I do not get why they can't put off keyboarding until a later grade...
So, so silly.
So your going to get kids who can type 100 words a minute, but can't sign the back of their paycheck?
Does that make any sense?
What company cuts paychecks anymore?! Everything is direct deposit! Get with the times, I dont even have a checkbook anymore. Noone takes checks!
signed the back of a paycheck? ive had direct deposit since 1984 and any checks that arent i just PRINT "for deposit only" and print my account # on the back and deposit it. i'm almost 50 and have never signed a paycheck......
*Sigh*
I meant to say you're going to get more kids....et al.
I'm going to sleep now!
Public schools are a joke its a daycare for the working class's children
I will teach my son cursive.
The arguments made in this article for teaching cursive are weak, to say the least. I haven't written in cursive since, oh, I can't even remember. I don't see the harm in learning it but considering how far behind we are in relation to the education students are receiving in other countries, I think we have better things to spend time teaching to students in public education.
The problem is much bigger than cursive script.
In a child's learning to think, reasoning and memorizing WITHOUT a computer's help are vital.
Today, many young adults can operate a computer but cannot COMPLETELY understand what appears on the screen.
I had, as an example, a bank employee who thought I had only one address. I had to go to her side of the desk and indicate the second address on the lower part of the screen.
She said, "but the address is supposed to be up here. Is that your address too?"
Children are learning to operate computers, but not to THINK.
The parent who said he would teach his child cursive script at home had it right.
If one can afford it, he should send his children to private schools today. This was not always the case.
Hi Jazzzzzzz! Mornin'!
Music education really went away many years ago.
When I was in public elementary school, every single pupil could read music and try to sing his part in a chorus, even if tone-deaf. ("You're too loud, Johnny.")
When amplification in opera houses (!) became secretly the standard, HS students didn't have to sing without mikes either.
We ALL had to know a little classical music in grade school and try to sing the most famous themes.
Beyond cursive script, I realized when I was a young adult that all my age-peers who'd had the advantage of private schools could also write in italic script. About five years ago I taught myself that too, just so I wouldn't feel deprived.
"Taught myself" is a very important phrase in what I just wrote. It is the absence of this desire and sense of personal responsibility that causes the failure of our current public schools, IMO.
No more writing.
I have to go to work now.
One more quickie before I hit the grind:
Last night I had a long chat with a pupil of a pupil, and this young man wanted me to illustrate for him various Southern accents because I'm from Mississippi and have a good ear.
He's 23 and was raised by rich parents, traveling and studying all over Europe and other places. He speaks many languages, but was born here. He's working on a doctorate in one of the best universities.

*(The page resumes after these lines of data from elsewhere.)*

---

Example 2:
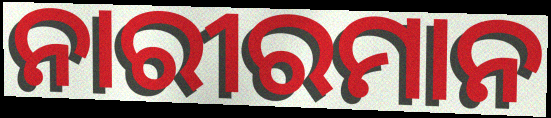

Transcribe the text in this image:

ନାରୀରମାନ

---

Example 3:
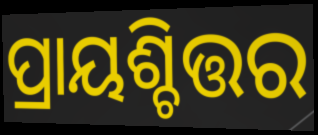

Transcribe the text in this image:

ପ୍ରାୟଶ୍ଚିତ୍ତର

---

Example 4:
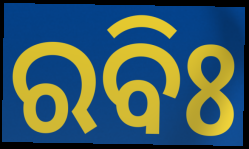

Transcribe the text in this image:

ରବିଃ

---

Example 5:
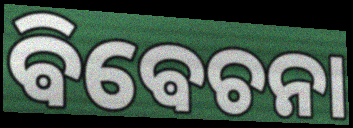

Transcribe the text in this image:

ଵିଵେଚନା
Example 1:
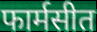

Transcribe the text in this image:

फार्मसीत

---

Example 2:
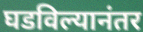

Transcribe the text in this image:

घडविल्यानंतर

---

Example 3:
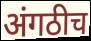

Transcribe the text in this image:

अंगठीच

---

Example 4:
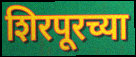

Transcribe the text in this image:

शिरपूरच्या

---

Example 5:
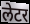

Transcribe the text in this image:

लेटर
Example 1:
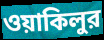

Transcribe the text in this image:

ওয়াকিলুর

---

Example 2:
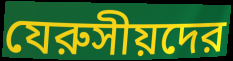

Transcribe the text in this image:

যেরুসীয়দের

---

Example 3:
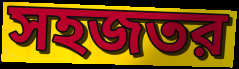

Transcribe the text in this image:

সহজতর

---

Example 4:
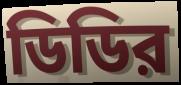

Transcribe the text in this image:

ডিডির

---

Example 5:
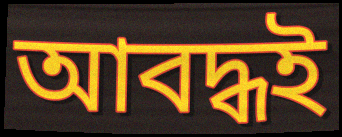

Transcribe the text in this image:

আবদ্ধই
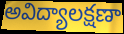
అవిద్యాలక్షణా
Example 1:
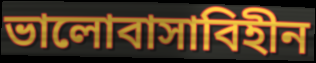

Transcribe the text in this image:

ভালোবাসাবিহীন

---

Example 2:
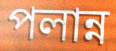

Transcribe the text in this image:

পলান্ন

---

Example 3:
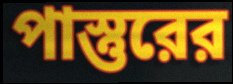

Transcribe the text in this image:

পাস্তুরের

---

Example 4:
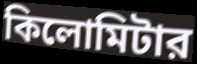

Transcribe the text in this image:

কিলোমিটার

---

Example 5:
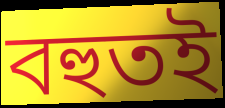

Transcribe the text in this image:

বহুতই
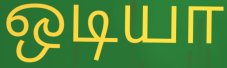
ஒடியா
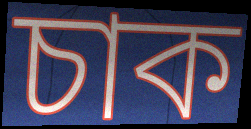
চাক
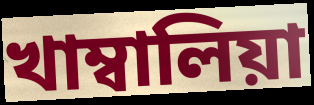
খাম্বালিয়া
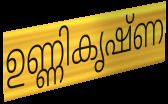
ഉണ്ണികൃഷ്ണ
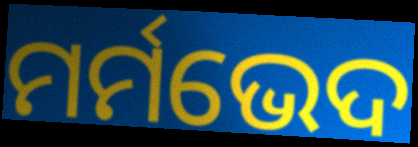
ମର୍ମଭେଦ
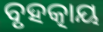
ବୃହତ୍କାୟ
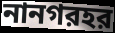
নানগরহর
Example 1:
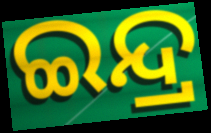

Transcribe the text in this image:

ଇନ୍ଦ୍ର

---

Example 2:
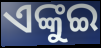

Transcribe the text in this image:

ଏଙ୍କୁଇ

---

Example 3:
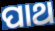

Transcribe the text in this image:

ପାଥ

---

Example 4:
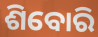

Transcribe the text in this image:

ଶିବୋରି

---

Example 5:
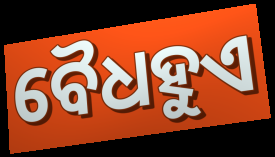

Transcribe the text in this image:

ବୈଧହୁଏ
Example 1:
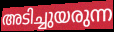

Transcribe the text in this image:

അടിച്ചുയരുന്ന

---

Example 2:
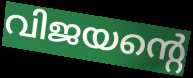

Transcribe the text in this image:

വിജയന്റെ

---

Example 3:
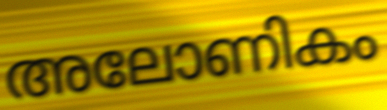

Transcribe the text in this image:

അലോണികം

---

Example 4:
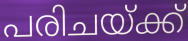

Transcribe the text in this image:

പരിചയ്ക്ക്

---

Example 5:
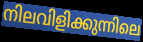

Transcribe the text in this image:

നിലവിളിക്കുന്നിലെ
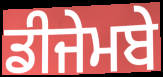
ਡੀਜੇਮਬੇ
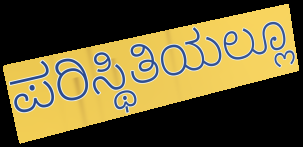
ಪರಿಸ್ಥಿತಿಯಲ್ಲೂ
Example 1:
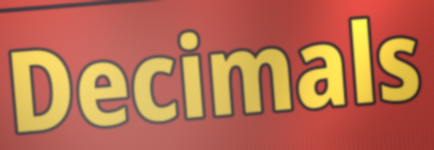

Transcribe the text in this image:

Decimals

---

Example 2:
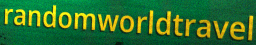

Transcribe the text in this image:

randomworldtravel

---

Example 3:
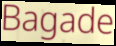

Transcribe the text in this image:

Bagade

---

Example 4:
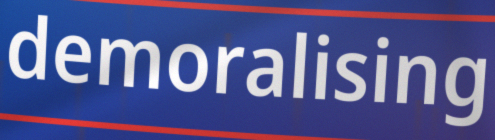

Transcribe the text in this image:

demoralising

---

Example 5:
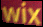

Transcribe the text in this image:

wix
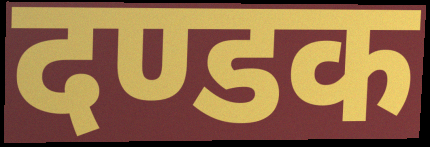
दण्डक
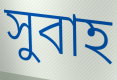
সুবাহ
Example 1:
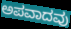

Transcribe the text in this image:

ಅಪವಾದವು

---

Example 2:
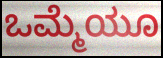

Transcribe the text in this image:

ಒಮ್ಮೆಯೂ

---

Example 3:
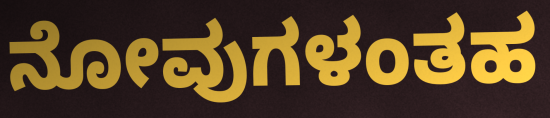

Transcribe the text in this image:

When I meet somebody who was born into that, my first instinct is to be jealous and knock it down, but then I think, "I can get that too," and I start trying to learn it myself.
Kids today–most kids–don't think that way, at least in the USA. They think that the privileged are greedy and not to be used as models–if fact, many kids think that the privileged should be robbed and mocked.
That way, kids deny themselves aspiration.
Jazzzzzzz,
Of course I'm older than you: I'm 115 years of age! I'm older than almost everybody.
My nurses tell me that I'm in good shape as they roll me around in my wheelchair.
In our state they are also teaching spelling by using multiple choice testing. I wonder if they are trying to dumb down the kids????
They've been working at dumbing down America for the past 4 decades...
This is why the state shouldnt educate children. Why would you entrust a childs education to someone making 35000 a year. Home school or private school is the way to go, plus the state would save billions.
What? Now you have more dumb people attempting to say that they don't need to teach children to write? Digital skills to me are exercising your fingers for the violence of video games, and texting? Where is our intelligence going? There are people in the world who would love to be able to read and write..there are millions in this country who are functionally illiterate! Not loving these GMO bright ideas!
I'm amazed at the lack of education in America these days. High school graduates that can't read, can't carry on an intelligent conversation, don't have a clue as to the capitol of the state they live in but can text, and walk around with cell phones protruding from their ears. They are not stupid, they're just not receiving an education. Throwing money at the problem via the Department of Education isn't the answer.
@Ancient Texan
look up little inbread crack3r, throw away money is my right.